Charles Louis de Lorraine (21 October 1696 – 2 November 1755) was a French nobleman and general, member of a cadet branch of the House of Guise. He held the titles of Count of Marsan, Lord of Pons and Prince of Mortagne-sur-Gironde, but he was known by the courtesy title of Prince of Pons.

==Biography==
Born to Charles de Lorraine, Count of Marsan and his wife Catherine Thérèse de Goyon de Matignon, he was the couples eldest child. Styled the Prince of Pons from birth, he was also the Count of Marsan at his father's death in November 1708. As a member of the House of Lorraine-Guise, he was a Foreign Prince and as such, was addressed with the style of Highness. His mother was the first wife of Jean Baptiste Colbert, Marquis of Seignelay and as such, Charles Louis had four half siblings.

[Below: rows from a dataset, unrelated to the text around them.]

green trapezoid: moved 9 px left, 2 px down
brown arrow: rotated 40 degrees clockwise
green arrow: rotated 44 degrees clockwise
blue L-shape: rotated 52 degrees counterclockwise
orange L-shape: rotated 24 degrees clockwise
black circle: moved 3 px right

Through his mother, he was a first cousin of Jacques I, Prince of Monaco, the spouse of Louise Hippolyte, Princess of Monaco. He was also the Prince of Mortagne.

===Marriage===

He married Élisabeth de Roquelaure, a daughter of Antoine Gaston de Roquelaure. The couple were married on 1 March 1714. Élisabeth gave him four children, two sons and two daughters. His younger daughter Louise married into the Duke of Bouillons family and his eldest son Gaston married a princess of the House of Rohan. His youngest son married a daughter of the Duke of Nevers. Only his daughter Louise had further issue.

===Military career===
In 1717, the Prince of Pons was posted in Hungary.

On 3 June 1724, he was made a knight of the Order of the Holy Spirit, the most prestigious decoration of the Ancien régime.

He was promoted to the rank of Brigadier in 1734, then maréchal de camp (Major General) in 1738 and finally Lieutenant General in 1744. His first son was his aide-de-camp in the 1736 campaign; his second son was his aide-de-camp in the 1741-1742 campaign during the War of Austrian Succession.

===Death===

He outlived his wife by three years. He was buried at the Catacombs of Paris.

==Issue==
- Leopoldine Élisabeth de Lorraine (2 October 1716 – ?) never married;
- Louise Henriette Gabrielle de Lorraine, Mademoiselle de Marsan, Duchess of Bouillon (30 December 1718 – 5 September 1788) married Godefroy de La Tour d'Auvergne and had issue;
- Gaston Jean Baptiste Charles de Lorraine, Count of Marsan (7 February 1721 – 2 May 1743) married Marie Louise de Rohan and had no issue; died of smallpox;
- Camille Louis de Lorraine, Prince of Marsan, Prince of Puyguilhem (18 December 1725 – 12 April 1780) married Hélène Julie Rosalie Mancini, Mademoiselle de Nevers, and had no issue.